Dans les jours qui suivirent, nous rencontrèrent, un nombre incalculable de fois, des véhicules comparables ou des policiers en moto. Cette présence policière donnait le sentiment d’une ville en état de siège ou de guerilla. Pourtant, à aucun moment, nous n’avons ressenti de menace dans les rues. Est-ce que cette présence policière, extrêmement ostentatoire, avait précisément pour objectif de dissuader tout acte violent? Je ne saurais le dire. Mais ce qui est certain, c’est que cet étalage de forces armées m’a donné le sentiment que nous n’étions pas complètement en sécurité.

La résidence où nous avons séjourné était superbe. Elle était composée de 3 petits immeubles avec chacun une piscine à débordement sur le toit. Notre appartement, un duplex recouvert de tadelakt sur toutes les surfaces et toutes les pièces, gardait bien la fraîcheur et était joliment décoré. Deux gardiens se relayaient le jour et la nuit pour veiller à la tranquillité des lieux. Autour de la résidence, nous étions entourés par la jungle. Quelques demeures de luxe, de style comparable, se trouvaient à l’arrière de la résidence. D’autres chantiers étaient en cours. Manifestement, un programme important de construction de demeures de luxe avait été lancé depuis quelques temps.  Ces belles résidences émergeaient au milieu de la jungle, dans des rues pas encore goudronnées, et, en bordure de bidonvilles. Ce contraste entre le quartier luxueux qui progressait et les demeures misérables était saisissant.

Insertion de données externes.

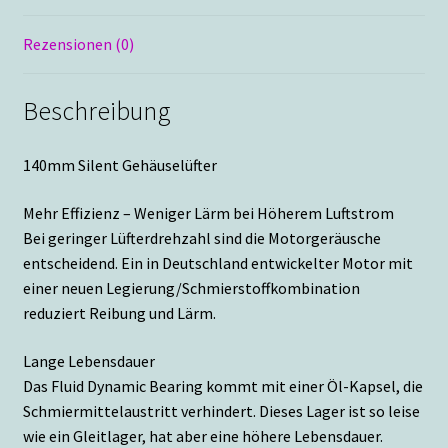
Rezensionen (0)
Beschreibung
140mm Silent Gehäuselüfter
Mehr Effizienz – Weniger Lärm bei Höherem Luftstrom
Bei geringer Lüfterdrehzahl sind die Motorgeräusche
entscheidend. Ein in Deutschland entwickelter Motor mit
einer neuen Legierung/Schmierstoffkombination
reduziert Reibung und Lärm.
Lange Lebensdauer
Das Fluid Dynamic Bearing kommt mit einer Öl-Kapsel, die
Schmiermittelaustritt verhindert. Dieses Lager ist so leise
wie ein Gleitlager, hat aber eine höhere Lebensdauer.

Malgré cet environnement étrange, nous avons passé un très bon moment à Tulum. Comme je l’écris plus haut, jamais les personnes miséreuses que nous avons rencontrées n’ont exprimé d’agressivité. Celle-ci était plutôt à chercher du côté des forces de l’ordre. J’écris ces phrases sans exprimer le moindre jugement sur la situation. Nous manquons de recul pour saisir les enjeux et les risques réels encourus. Disons simplement qu’il nous a semblé que les forces de l’ordre déployées étaient disproportionnées.